わたしが、はっとさせられた宇佐美先生の言葉です。

日々、変わり、成長していく子どもの心の治療は簡単なものではありません。1ヶ月前、1週間前、1日前・・・その瞬間、瞬間でめざましく変化し、成長もしていきます。

そして、子どもはいつも大人に全力で向き合ってきます。医療者に対しても、全力でぶつかってきます。そういった意味でも、医療者の方々にとって心身ともにハードな職場だと感じました。

“心の治療と同時に子どもの成長をうながす”

言葉にしてしまうと、たった一言になってしまうのですが、それを達成するためには、さまざまな人たちが専門性を発揮して、時間をかけて、言葉を尽くして、子どもに向き合っている。そして子どもたち自身も、日々葛藤し、時にはしんどい思いをしながらも、医療者の助けを借りながら成長しようとしています。

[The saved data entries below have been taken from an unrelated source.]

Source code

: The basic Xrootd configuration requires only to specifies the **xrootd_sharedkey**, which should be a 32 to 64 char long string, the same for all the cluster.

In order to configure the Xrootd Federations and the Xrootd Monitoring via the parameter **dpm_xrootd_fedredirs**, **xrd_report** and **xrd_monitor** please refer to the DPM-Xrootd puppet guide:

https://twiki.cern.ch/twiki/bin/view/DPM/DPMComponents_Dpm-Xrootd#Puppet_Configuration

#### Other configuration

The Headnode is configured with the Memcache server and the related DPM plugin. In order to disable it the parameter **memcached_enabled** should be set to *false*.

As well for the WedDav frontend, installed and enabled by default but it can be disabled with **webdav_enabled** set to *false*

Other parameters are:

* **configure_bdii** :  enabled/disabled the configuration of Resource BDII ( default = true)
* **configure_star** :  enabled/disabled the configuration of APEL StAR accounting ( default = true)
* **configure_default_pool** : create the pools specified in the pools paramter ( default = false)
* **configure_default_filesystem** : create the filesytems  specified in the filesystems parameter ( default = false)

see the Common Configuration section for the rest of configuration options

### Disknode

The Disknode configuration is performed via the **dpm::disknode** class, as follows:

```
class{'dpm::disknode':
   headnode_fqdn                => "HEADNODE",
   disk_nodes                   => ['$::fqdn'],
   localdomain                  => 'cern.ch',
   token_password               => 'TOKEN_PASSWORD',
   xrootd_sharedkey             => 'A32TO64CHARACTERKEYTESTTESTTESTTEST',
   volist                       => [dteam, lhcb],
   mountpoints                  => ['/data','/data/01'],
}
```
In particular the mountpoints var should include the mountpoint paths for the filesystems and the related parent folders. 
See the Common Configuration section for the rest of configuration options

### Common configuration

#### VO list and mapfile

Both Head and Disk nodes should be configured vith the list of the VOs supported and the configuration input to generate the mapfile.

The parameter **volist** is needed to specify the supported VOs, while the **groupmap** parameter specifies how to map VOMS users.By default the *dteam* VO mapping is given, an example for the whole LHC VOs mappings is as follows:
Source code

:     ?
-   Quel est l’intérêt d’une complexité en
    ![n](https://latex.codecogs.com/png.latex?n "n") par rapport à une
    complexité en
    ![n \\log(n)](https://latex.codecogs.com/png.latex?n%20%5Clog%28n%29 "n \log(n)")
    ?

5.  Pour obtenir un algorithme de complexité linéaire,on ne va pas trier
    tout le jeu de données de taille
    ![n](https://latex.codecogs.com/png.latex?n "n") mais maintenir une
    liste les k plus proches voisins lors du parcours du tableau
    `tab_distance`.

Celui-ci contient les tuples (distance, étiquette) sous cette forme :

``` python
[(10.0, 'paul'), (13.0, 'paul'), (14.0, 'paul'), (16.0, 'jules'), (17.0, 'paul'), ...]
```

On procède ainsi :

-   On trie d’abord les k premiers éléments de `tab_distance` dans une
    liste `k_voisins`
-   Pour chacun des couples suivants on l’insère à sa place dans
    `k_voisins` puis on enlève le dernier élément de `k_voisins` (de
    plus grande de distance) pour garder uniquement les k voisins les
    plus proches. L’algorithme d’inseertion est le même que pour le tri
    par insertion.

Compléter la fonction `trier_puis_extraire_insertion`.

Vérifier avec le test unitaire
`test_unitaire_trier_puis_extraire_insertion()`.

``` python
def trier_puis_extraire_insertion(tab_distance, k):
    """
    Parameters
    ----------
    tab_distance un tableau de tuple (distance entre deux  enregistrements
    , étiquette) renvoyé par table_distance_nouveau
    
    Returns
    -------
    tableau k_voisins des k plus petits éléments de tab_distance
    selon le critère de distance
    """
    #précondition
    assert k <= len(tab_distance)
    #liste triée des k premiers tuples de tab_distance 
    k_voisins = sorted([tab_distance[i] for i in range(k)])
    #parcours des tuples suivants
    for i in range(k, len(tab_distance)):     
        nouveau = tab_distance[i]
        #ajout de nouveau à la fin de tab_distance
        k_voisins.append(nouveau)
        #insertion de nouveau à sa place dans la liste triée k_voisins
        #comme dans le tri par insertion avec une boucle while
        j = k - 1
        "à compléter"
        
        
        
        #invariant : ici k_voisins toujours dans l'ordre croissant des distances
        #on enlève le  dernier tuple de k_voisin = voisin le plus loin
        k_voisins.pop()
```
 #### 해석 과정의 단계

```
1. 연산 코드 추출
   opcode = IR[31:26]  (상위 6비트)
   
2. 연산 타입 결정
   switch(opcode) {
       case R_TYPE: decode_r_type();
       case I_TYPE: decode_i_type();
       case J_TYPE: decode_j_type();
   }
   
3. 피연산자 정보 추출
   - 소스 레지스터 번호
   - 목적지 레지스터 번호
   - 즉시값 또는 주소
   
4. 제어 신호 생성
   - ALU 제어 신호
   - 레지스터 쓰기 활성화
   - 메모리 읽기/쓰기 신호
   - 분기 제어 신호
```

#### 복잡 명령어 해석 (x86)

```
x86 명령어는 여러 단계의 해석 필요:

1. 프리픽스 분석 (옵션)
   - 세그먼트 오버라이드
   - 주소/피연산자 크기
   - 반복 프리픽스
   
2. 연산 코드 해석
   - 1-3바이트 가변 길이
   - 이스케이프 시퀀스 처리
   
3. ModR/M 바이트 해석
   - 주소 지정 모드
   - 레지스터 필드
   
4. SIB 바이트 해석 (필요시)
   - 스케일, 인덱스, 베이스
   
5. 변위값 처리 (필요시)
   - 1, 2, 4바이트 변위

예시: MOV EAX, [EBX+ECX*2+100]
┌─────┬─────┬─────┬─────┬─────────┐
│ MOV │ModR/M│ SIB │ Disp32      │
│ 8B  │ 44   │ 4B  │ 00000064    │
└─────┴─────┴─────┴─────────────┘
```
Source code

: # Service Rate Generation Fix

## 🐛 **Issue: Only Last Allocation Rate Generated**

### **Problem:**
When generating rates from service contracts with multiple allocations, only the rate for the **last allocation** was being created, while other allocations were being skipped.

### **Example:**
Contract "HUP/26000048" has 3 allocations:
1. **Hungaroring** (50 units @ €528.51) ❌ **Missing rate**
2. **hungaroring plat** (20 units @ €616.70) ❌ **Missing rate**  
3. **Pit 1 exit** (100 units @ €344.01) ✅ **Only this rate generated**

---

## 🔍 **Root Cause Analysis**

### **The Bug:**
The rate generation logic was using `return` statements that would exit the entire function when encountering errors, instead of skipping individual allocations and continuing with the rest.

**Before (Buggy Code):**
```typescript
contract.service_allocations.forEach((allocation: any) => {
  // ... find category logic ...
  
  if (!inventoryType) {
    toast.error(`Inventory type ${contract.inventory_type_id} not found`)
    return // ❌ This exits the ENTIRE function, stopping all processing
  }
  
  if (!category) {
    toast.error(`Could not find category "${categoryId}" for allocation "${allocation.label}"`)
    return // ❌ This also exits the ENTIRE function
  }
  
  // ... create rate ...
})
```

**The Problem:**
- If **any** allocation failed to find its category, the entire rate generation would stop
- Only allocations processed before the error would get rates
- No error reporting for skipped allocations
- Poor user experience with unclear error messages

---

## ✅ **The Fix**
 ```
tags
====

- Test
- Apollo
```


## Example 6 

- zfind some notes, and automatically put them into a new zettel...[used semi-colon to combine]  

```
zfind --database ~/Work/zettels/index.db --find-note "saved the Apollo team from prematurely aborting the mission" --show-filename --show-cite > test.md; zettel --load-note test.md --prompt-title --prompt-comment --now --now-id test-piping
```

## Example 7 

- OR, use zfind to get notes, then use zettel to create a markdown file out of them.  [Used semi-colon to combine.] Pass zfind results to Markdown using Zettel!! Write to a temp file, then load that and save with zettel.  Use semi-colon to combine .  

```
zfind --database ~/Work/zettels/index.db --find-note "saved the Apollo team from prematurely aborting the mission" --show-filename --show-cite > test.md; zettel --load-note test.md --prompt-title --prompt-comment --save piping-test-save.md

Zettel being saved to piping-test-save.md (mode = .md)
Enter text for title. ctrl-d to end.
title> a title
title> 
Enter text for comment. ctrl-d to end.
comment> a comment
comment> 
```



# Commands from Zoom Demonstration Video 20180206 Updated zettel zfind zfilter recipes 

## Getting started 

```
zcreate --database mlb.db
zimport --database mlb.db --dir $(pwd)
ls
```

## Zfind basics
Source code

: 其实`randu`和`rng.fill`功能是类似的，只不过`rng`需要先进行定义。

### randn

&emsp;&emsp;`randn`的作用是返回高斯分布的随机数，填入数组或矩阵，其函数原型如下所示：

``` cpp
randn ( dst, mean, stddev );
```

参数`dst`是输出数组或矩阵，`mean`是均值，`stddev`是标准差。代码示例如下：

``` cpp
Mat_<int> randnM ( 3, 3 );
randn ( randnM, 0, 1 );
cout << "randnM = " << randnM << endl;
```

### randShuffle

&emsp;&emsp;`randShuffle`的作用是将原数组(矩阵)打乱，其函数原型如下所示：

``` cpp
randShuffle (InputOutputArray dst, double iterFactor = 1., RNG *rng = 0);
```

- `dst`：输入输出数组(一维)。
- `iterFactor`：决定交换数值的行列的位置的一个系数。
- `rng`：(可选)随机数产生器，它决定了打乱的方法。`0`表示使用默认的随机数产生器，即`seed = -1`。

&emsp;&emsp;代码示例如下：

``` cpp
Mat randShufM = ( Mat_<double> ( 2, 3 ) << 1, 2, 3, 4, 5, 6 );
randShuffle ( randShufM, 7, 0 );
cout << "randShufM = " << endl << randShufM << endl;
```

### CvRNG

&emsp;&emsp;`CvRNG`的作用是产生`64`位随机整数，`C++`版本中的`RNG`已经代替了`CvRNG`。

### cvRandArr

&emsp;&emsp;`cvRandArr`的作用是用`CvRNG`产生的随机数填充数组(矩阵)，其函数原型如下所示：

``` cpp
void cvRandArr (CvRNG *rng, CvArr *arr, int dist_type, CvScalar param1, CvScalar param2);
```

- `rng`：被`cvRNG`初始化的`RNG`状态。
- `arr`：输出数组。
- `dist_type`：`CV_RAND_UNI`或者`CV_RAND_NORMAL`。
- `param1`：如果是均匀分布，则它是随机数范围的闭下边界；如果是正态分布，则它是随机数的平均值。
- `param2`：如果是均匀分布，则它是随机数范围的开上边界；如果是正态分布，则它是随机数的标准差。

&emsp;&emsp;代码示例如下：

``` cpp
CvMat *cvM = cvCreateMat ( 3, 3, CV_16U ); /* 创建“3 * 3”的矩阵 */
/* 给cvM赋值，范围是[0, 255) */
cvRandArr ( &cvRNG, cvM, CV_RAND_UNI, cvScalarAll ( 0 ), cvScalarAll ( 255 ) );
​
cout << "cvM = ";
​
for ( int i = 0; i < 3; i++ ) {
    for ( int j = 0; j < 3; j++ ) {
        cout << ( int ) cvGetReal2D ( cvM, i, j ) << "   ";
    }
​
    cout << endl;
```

手術の現場などがあるわけではないので、撮影をしていて『これが治療です』とわかりやすく提示したり、言葉で説明したりするのが難しい、児童精神科医療。記事を書くにあたって、どうすれば伝わるのか悩みました。けれども“見えにくい”からこそ、その現場で日々、力を尽くしている人たちがいるということを少しでも知っていただければと思っています。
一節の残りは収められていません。